Thomas Herndon, doctorant en économie, avait au départ choisi de s’intéresser aux travaux de Reinhart et Rogoff dans le cadre d’un cours d’économétrie pour lequel il devait analyser le travail de base de données d’une étude célèbre. Pour rappel, le mouvement mondial de l’austérité s’appuie en grande partie sur les travaux des professeurs de Harvard, Carmen Reinhart et Kenneth Rogoff. Ces universitaires avaient en 2010 écrit un papier s’intitulant «  Croissance en temps de dette  », qui fut l’un des articles économiques les plus politiquement influents de la décennie. Leur étude montre, entre autres, que les pays dont la dette dépasse 90 % du produit intérieur brut (PIB) connaissent une croissance plus lente que les pays moins endettés ; argument utilisé pour justifier des coupes dans les dépenses publiques et autres mesures d’austérité.

À la base, ce n’était du tout dans les plans de Thomas de démonter cette étude. C’est en regardant de plus près le tableur Excel contenant les données de Reinhart qu’il tomba nez à nez avec quelque chose qui lui sembla étrange. Il venait en fait de découvrir qu’à cause d’une maladroite erreur de calcul, Reinhart et Rogoff avaient oublié d’y inclure les données de certains pays ayant un ratio dette/PIB élevé et qui auraient affecté tous leurs résultats, cassant par la même occasion leur thèse selon laquelle une dette élevée empêche la croissance ! En effet, ces pays dont les données furent omises montraient une forte croissance durant des périodes lors desquelles ils étaient hautement endettés.

Herndon ne voulut tout d’abord pas y croire : «  On dit qu’il faut le voir pour le croire mais je n’en croyais pas mes yeux. », raconte-t-il, « J’ai dû demander à ma petite amie de vérifier (…) et elle m’a dit, ‘je ne pense pas que tu délires, Thomas’. » Les erreurs découvertes étaient si grosses que ses professeurs pensaient même qu’il leur disait n’importe quoi. Robert Pollin explique : « Au début, je n’y croyais pas. Je me disais que ce n’était qu’un étudiant, qu’il devait se tromper. Ce sont d’éminents économistes et lui juste un étudiant. » Ce n’est qu’après avoir eux-mêmes consulté l’étude de Reinhart et Rogoff qu’ils se rendirent compte que c’était bel et bien la vérité. Deux d’entre eux, Michael Ash et Robert Pollin, aidèrent Thomas dans la suite de ses recherches et, à trois, ils écrivirent un papier mettant en avant leurs trouvailles : «  Une dette publique élevée étouffe-t-elle constamment la croissance économique<UN>? Une critique de Reinhart et Rogoff  ».

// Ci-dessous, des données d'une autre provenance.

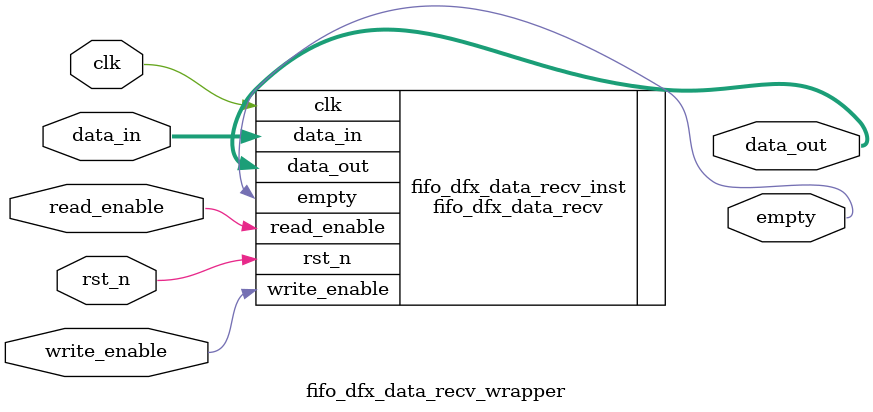
<source format=v>
module fifo_dfx_data_recv_wrapper(
    input clk,             
    input rst_n,             
    input write_enable,     
    input read_enable,      
    input [1033:0] data_in, 
    output [1033:0] data_out,
    output empty 
);
fifo_dfx_data_recv fifo_dfx_data_recv_inst (
        .clk(clk),
        .rst_n(rst_n),
        .write_enable(write_enable),
        .read_enable(read_enable),
        .data_in(data_in),
        .data_out(data_out),
        .empty(empty)
);

endmodule
</source>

Ce travail est maintenant cité par d’importantes personnalités anti-austérité, telles que Paul Krugman, et on en parle dans de nombreux médias comme d’une preuve que le mouvement pro-austérité est en partie basé sur une erreur de mathématiques ! La découverte était si énorme et si frappante que Reinhart et Rogoff furent bien obligés d’admettre leur erreur. Ceux-ci, malgré tout, avancent que cela ne remet pas en question les conclusions de leurs travaux. Thomas Herndon, de son côté, précise bien ne pas sous-entendre qu’ils aient intentionnellement oublié certaines données afin de soutenir les mouvements pro-austérité, ayant seulement voulu rapporter des erreurs. Il ajoute : «  Je n’ai pas fait cela pour les punir ou leur donner une leçon ». Quoi qu’il en soit, erreurs volontaires ou non, le travail de Herndon amène à se poser de nombreuses questions quant à l’avenir des politiques austéritaires.